We stopped first at Erika’s house. It was her mother’s birthday, a little old lady with a scarf over her white hair, her face wrinkled with age and weather, and a birthday celebration was in full swing. Twenty people packed the house, 15 or so of them in the living room, where a
long makeshift table that had been set up was covered with food and drink. There were potatoes and carrots next to a bottle of vodka. Beans and some sort of meat were next to another bottle of vodka. Several piles of Salem bread from Germany sat by a bottle of peach schnapps. Red beet soup and sauerkraut were next to the bottle of wine.
People were laughing; the women were singing long songs, rocking from side to side together, hugging each other. Each person wanted to shake my hand, and every time anybody walked by me, they put their hand on my shoulder or back. At first it struck me, a rather reserved American, as overly demonstrative, but I then saw that this was how everybody was with everybody. Here was the soul of Russia, the heart of the people: touching, laughing, kissing, hugging, singing maudlin songs while holding hands.

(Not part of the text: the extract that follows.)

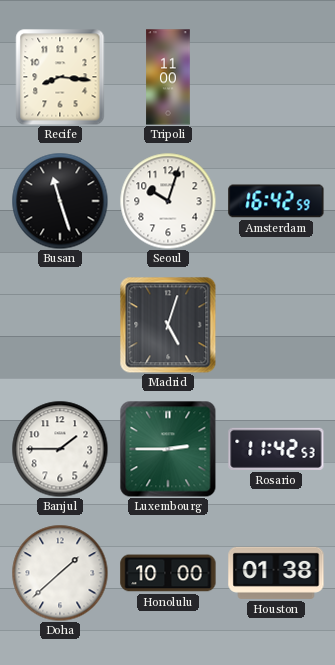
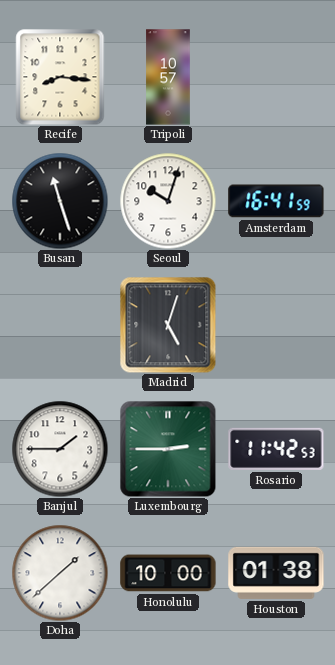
Tripoli: 11:00 -> 10:57
Amsterdam: 16:42 -> 16:41
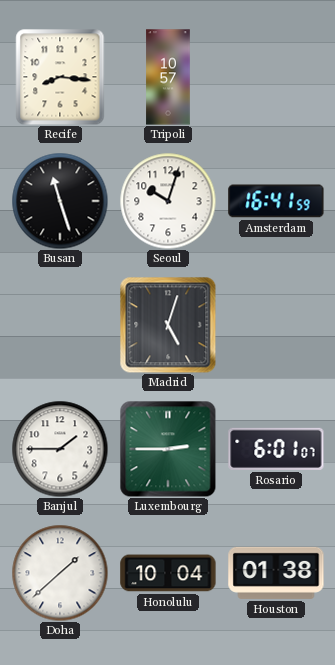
Rosario: 11:42 -> 6:01
Honolulu: 10:00 -> 10:04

We were given places of honor at the table, and Lipfert gestured for me to eat the food. “This is a rare occasion,” he said. “And most of the food is what we’ve brought here recently. You can eat it safely, but don’t drink the water.”
I didn’t have to worry about drinking the water. First a glass of sangria was put in front of me; we all toasted, and everybody downed his or hers in one gulp. Next was a tumbler of straight vodka. Then the schnapps. Then back to the vodka. I was accumulating half-full glasses in front of me, to the great amusement of my hosts, but my explanation that I was sick from the airplane seemed to soften the blow of my lack of participation.
There was another surprise at the party: it was Horst Von Heyer, the Salem employee who had been shot in the Kurdistan region of northern Iraq two years earlier, when Salem was trying to set up a program to help the Kurds there. Von Heyer, having survived the loss of his assistant in Namibia to a crocodile, and five bullets in his body in Iraq, was again up and around, a distinguished man in his late fifties who stands well over 6 feet tall and speaks perfect British English (and a half dozen other languages). It was great to see him. He’d taken me into Uganda the second time I’d gone to Africa, and we’d spent many an evening together talking long into the nights the year our family lived at Salem in Stadtsteinach. Now he was helping the Salem project here in Russia.